- [DATASET ENTRIES]
● ● ● ● ● ● ●
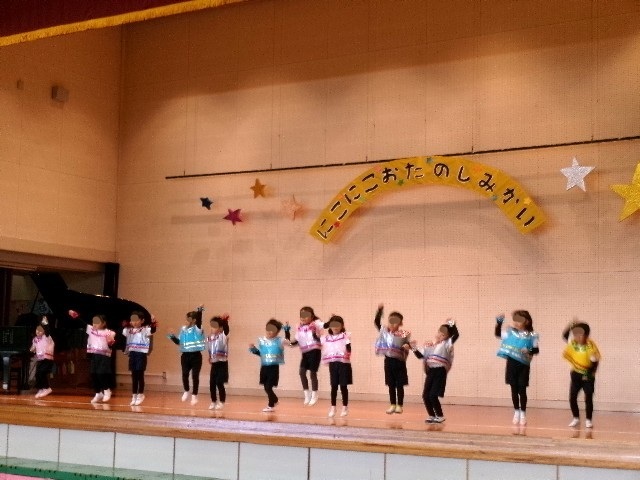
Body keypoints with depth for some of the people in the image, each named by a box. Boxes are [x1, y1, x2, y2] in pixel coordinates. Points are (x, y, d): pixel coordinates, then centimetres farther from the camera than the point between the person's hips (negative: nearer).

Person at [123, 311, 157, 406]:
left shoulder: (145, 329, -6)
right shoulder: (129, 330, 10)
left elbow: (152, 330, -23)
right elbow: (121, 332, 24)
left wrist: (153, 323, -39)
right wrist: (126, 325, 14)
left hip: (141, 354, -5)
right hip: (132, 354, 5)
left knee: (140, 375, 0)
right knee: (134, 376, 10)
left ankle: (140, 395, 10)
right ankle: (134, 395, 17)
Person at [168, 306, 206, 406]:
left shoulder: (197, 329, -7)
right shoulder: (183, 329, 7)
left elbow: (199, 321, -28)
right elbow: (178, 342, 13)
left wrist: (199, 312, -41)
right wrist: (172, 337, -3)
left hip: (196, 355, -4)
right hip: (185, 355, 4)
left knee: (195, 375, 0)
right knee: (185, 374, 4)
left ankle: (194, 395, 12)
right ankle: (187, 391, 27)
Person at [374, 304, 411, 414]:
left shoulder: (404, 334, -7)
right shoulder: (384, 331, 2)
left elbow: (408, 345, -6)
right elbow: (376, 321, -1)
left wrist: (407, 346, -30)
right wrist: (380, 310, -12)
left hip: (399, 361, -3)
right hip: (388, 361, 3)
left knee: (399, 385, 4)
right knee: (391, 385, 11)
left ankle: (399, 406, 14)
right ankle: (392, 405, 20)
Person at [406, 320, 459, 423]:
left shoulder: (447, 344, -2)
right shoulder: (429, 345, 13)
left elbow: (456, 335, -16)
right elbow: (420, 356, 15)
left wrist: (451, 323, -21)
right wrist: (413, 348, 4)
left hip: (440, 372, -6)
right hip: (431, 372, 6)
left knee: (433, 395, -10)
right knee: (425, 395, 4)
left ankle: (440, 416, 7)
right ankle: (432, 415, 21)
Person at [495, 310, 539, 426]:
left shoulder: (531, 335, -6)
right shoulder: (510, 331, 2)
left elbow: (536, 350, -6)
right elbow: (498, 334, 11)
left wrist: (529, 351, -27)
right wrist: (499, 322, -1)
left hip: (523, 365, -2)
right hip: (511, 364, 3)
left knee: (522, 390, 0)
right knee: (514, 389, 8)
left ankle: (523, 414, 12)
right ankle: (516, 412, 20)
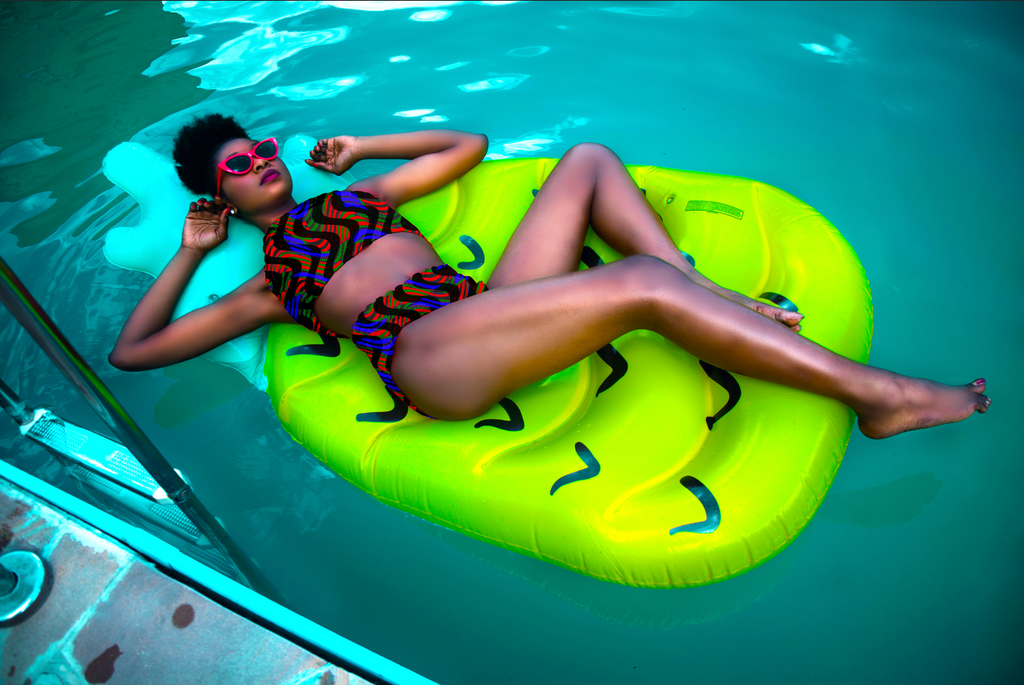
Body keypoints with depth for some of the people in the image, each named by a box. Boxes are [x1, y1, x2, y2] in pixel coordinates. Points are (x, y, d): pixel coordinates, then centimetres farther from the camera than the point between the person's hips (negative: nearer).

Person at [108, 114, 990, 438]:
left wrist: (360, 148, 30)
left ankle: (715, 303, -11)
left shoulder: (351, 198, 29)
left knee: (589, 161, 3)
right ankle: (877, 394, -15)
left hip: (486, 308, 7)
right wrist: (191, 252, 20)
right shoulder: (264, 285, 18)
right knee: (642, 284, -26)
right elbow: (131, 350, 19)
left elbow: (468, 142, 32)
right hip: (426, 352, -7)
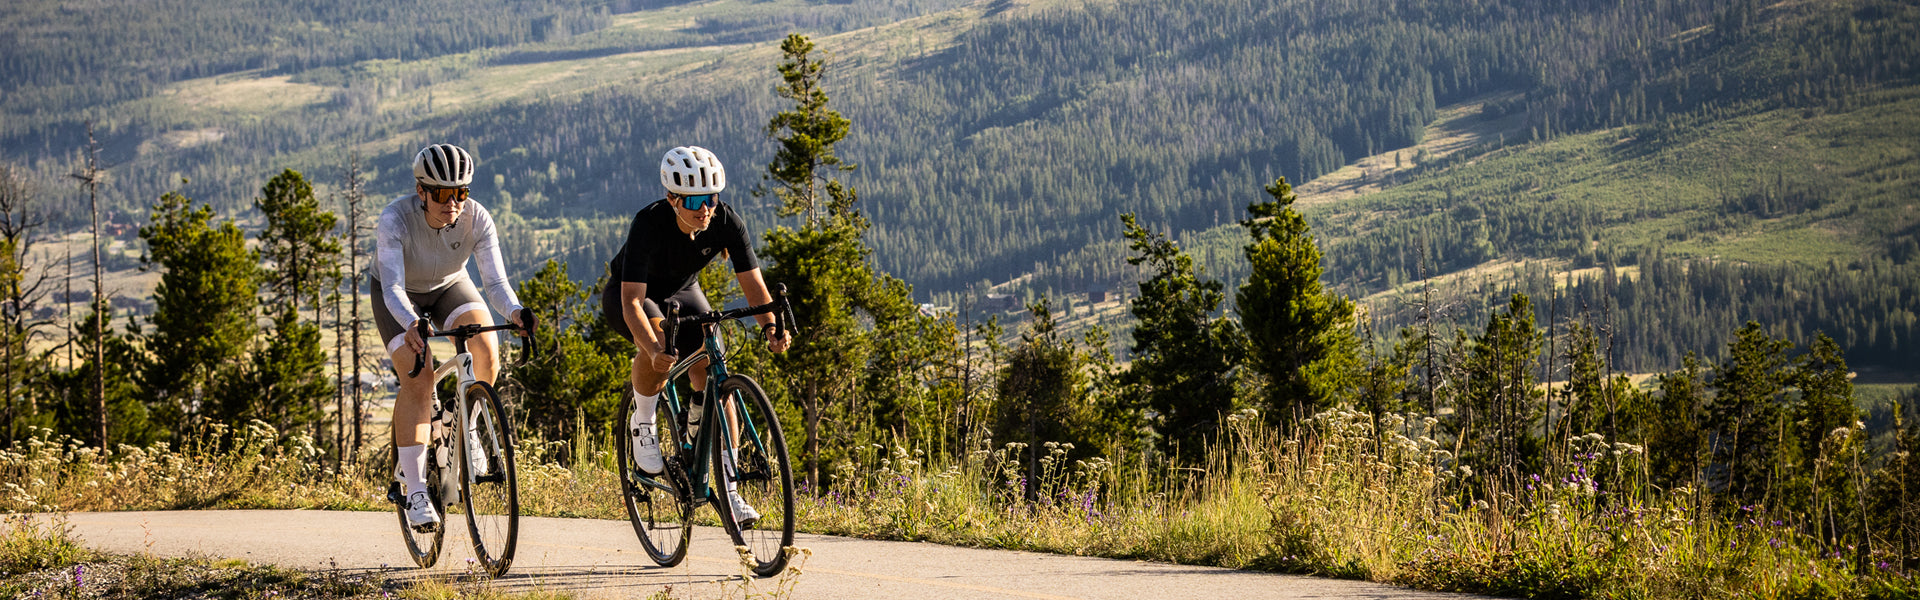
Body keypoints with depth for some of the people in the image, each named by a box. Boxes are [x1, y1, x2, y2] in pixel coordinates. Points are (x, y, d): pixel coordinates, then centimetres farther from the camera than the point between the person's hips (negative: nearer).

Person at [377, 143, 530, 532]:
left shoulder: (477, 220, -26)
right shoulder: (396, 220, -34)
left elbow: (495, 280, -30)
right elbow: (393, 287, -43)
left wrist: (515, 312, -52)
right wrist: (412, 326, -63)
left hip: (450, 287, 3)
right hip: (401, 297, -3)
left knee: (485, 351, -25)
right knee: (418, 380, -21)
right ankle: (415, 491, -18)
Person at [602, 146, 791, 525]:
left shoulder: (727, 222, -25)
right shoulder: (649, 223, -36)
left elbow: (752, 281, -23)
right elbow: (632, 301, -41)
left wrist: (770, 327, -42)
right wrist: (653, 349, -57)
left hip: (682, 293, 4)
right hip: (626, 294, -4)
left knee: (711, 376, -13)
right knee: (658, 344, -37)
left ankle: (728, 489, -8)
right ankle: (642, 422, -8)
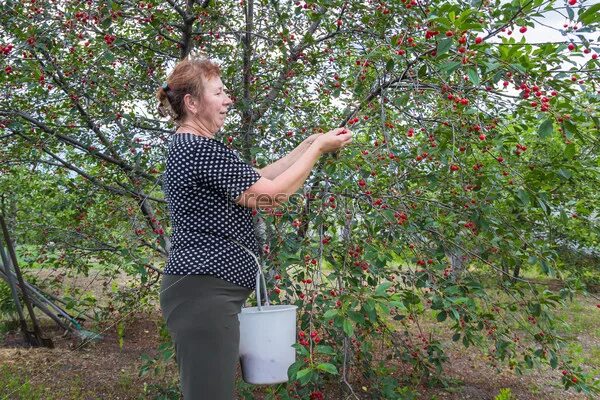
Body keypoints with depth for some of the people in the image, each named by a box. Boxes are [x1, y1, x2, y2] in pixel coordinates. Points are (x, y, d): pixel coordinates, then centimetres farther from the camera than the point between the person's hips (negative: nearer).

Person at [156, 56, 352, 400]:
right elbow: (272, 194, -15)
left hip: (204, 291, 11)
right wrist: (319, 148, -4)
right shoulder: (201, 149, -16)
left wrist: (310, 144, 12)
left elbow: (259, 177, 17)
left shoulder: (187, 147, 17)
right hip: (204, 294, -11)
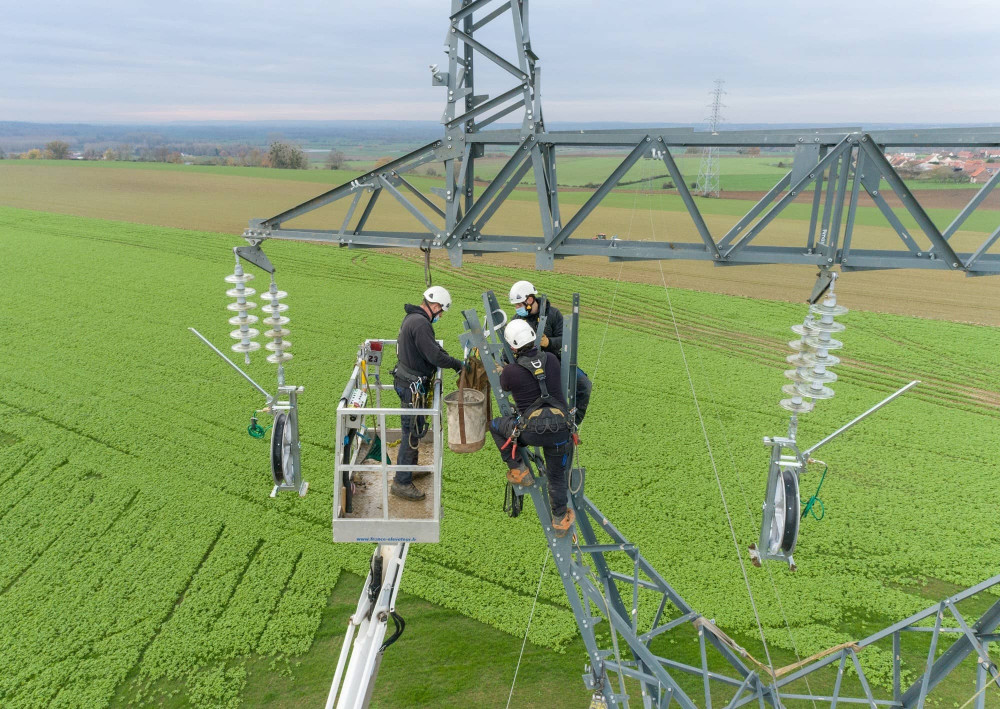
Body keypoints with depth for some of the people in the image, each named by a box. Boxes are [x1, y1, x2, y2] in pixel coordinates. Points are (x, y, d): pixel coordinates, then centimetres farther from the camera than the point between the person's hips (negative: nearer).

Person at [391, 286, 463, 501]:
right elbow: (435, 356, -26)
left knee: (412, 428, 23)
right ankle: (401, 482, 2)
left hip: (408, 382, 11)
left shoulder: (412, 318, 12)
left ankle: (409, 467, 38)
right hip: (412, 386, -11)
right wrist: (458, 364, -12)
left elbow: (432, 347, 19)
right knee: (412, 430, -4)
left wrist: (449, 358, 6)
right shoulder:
● ● ● ● ● ● ●
- [TASK BRIEF] Copy every line of the records between the line holding "right shoulder: (510, 331, 2)" and the line holding "right ankle: (415, 491, -18)", inclusive, and increase each keypoint value (the x, y and depth numbers alike) by 21. Leave the pictures out.

- [WRITTEN ANSWER]
right shoulder: (531, 352, 23)
left elbow: (557, 371, 15)
right elbow: (519, 355, 32)
left wrist: (550, 372, -6)
right wrist: (520, 343, 20)
left hip: (544, 386, 19)
right hip: (532, 385, 24)
left knee: (543, 411, 21)
right knee: (535, 410, 29)
left ankle: (544, 435, 33)
right ankle: (537, 433, 41)
Body keypoints with depth for some of the people in the image, each named by a box. Boxes are [x1, y1, x2, y2] in pixel coordinates. Points are (x, y, d): pixel coordinates, then centimetres farther from the camera than the point between the person's hips (negative: nearer).

Person at [108, 114, 990, 438]:
left wrist: (381, 169, 51)
left ankle: (736, 324, 10)
left shoulder: (372, 219, 50)
left knee: (610, 182, 24)
right ankle: (898, 415, 6)
left hip: (507, 329, 28)
right wrist: (212, 273, 41)
right shoulder: (285, 306, 39)
right knee: (663, 305, -5)
right elbow: (152, 371, 40)
left elbow: (489, 163, 53)
right hip: (447, 373, 14)
Body keypoints with depth for some of the people in the image, each named by a box. Boxes are [x1, y1, x2, y2] in pixel coordinates. Points are (x, y, d): pixel coordinates, then centimetres farther from the camera than the point between the person's hips (negative: nearer).

Person at [377, 143, 530, 532]:
left shoulder: (498, 241, -5)
right shoulder: (417, 241, -13)
left elbow: (516, 301, -9)
right elbow: (414, 308, -22)
left wrist: (536, 333, -31)
right wrist: (433, 347, -42)
left hip: (471, 308, 24)
right hip: (422, 318, 18)
left knee: (506, 372, -4)
right knee: (439, 401, 0)
right ankle: (436, 512, 3)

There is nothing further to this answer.